§ **PROVIDED MATERIAL**
-------

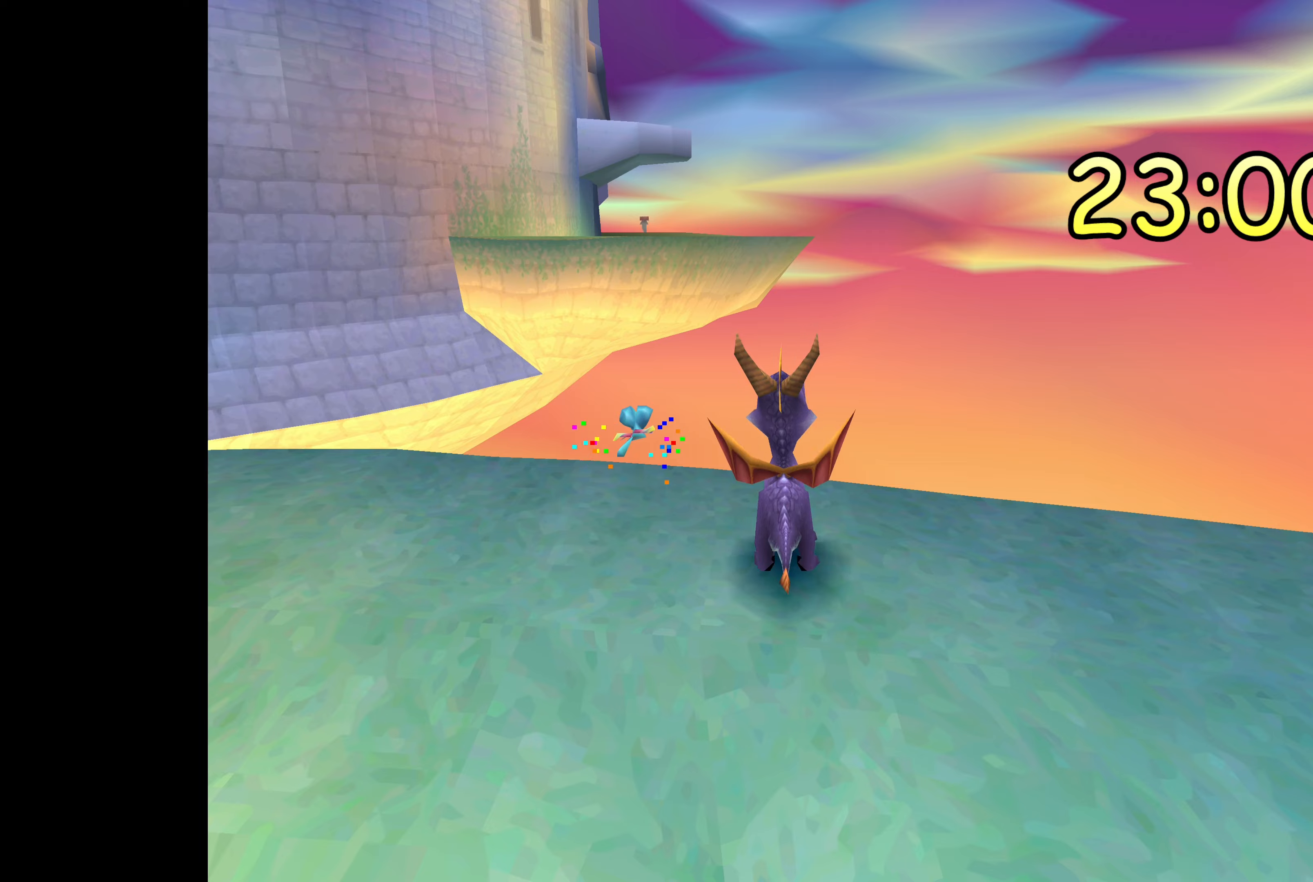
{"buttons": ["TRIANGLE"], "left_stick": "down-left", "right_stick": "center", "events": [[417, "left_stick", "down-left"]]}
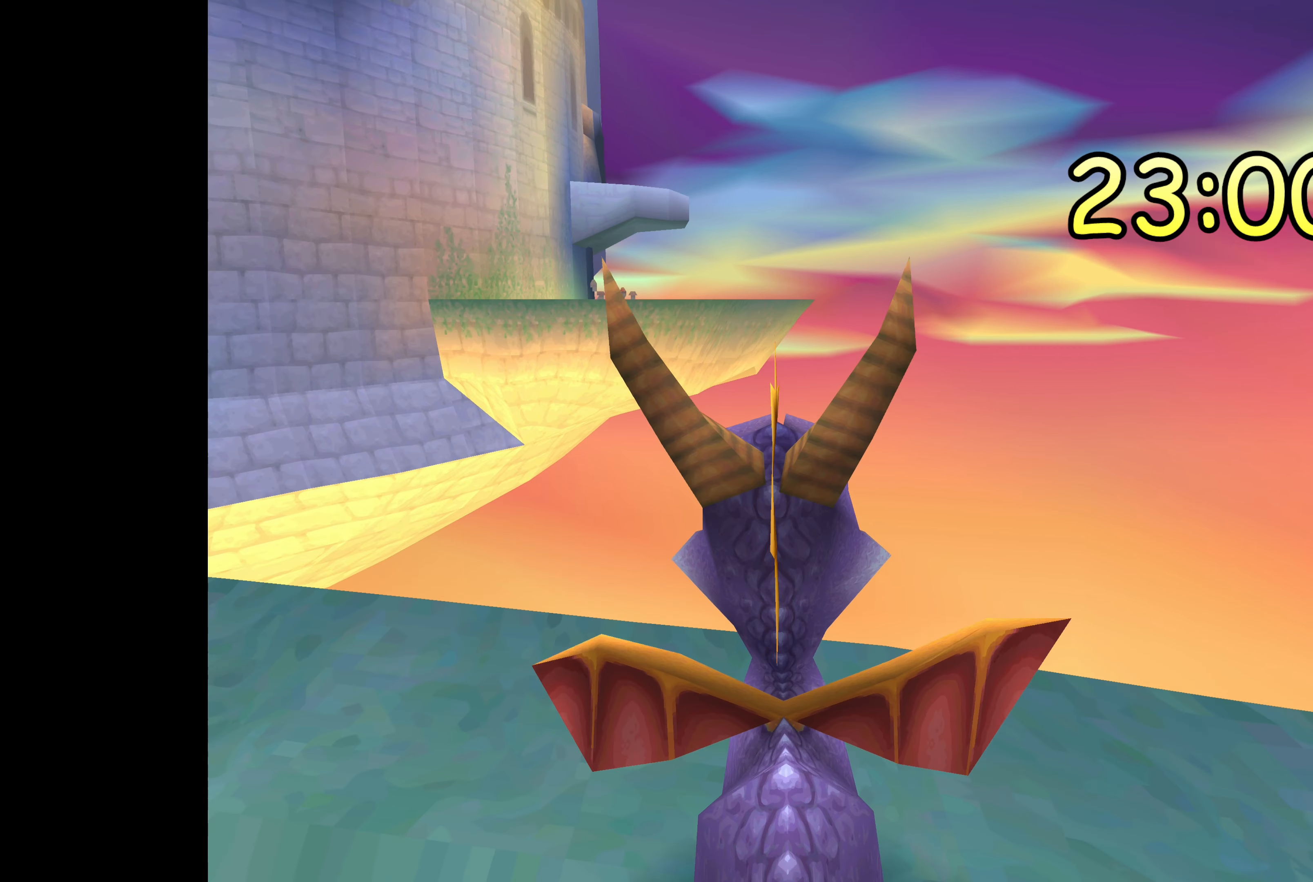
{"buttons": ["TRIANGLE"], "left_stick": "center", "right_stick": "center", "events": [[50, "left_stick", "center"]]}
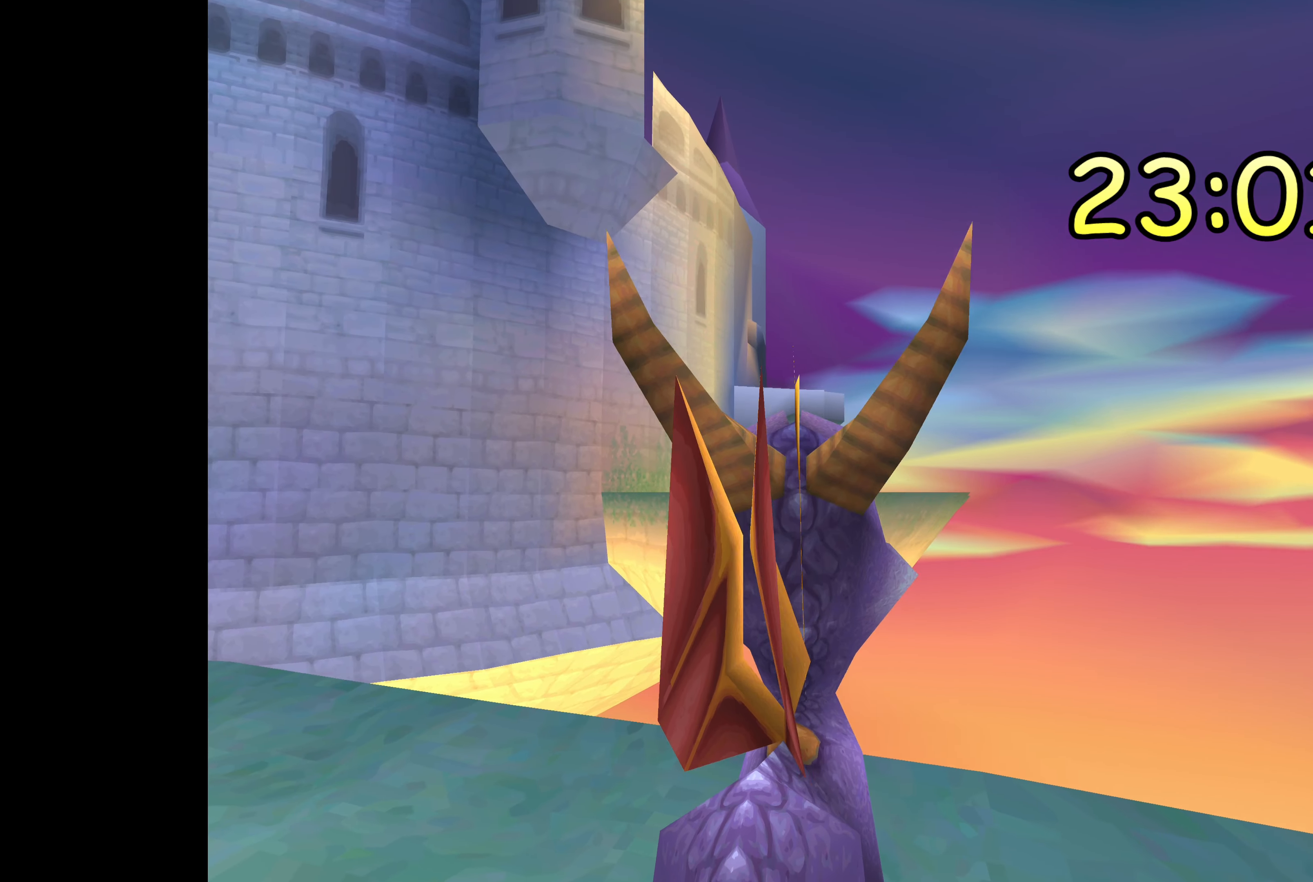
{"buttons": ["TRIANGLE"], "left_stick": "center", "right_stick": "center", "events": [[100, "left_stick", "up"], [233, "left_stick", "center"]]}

-------

§ **REQUIRED ACTION**
The data above are to be repeated word for word, with any pictures left out.

§ **RESULT OF THIS EXERCISE**
{"buttons": ["TRIANGLE"], "left_stick": "down-left", "right_stick": "center", "events": [[417, "left_stick", "down-left"]]}
{"buttons": ["TRIANGLE"], "left_stick": "center", "right_stick": "center", "events": [[50, "left_stick", "center"]]}
{"buttons": ["TRIANGLE"], "left_stick": "center", "right_stick": "center", "events": [[100, "left_stick", "up"], [233, "left_stick", "center"]]}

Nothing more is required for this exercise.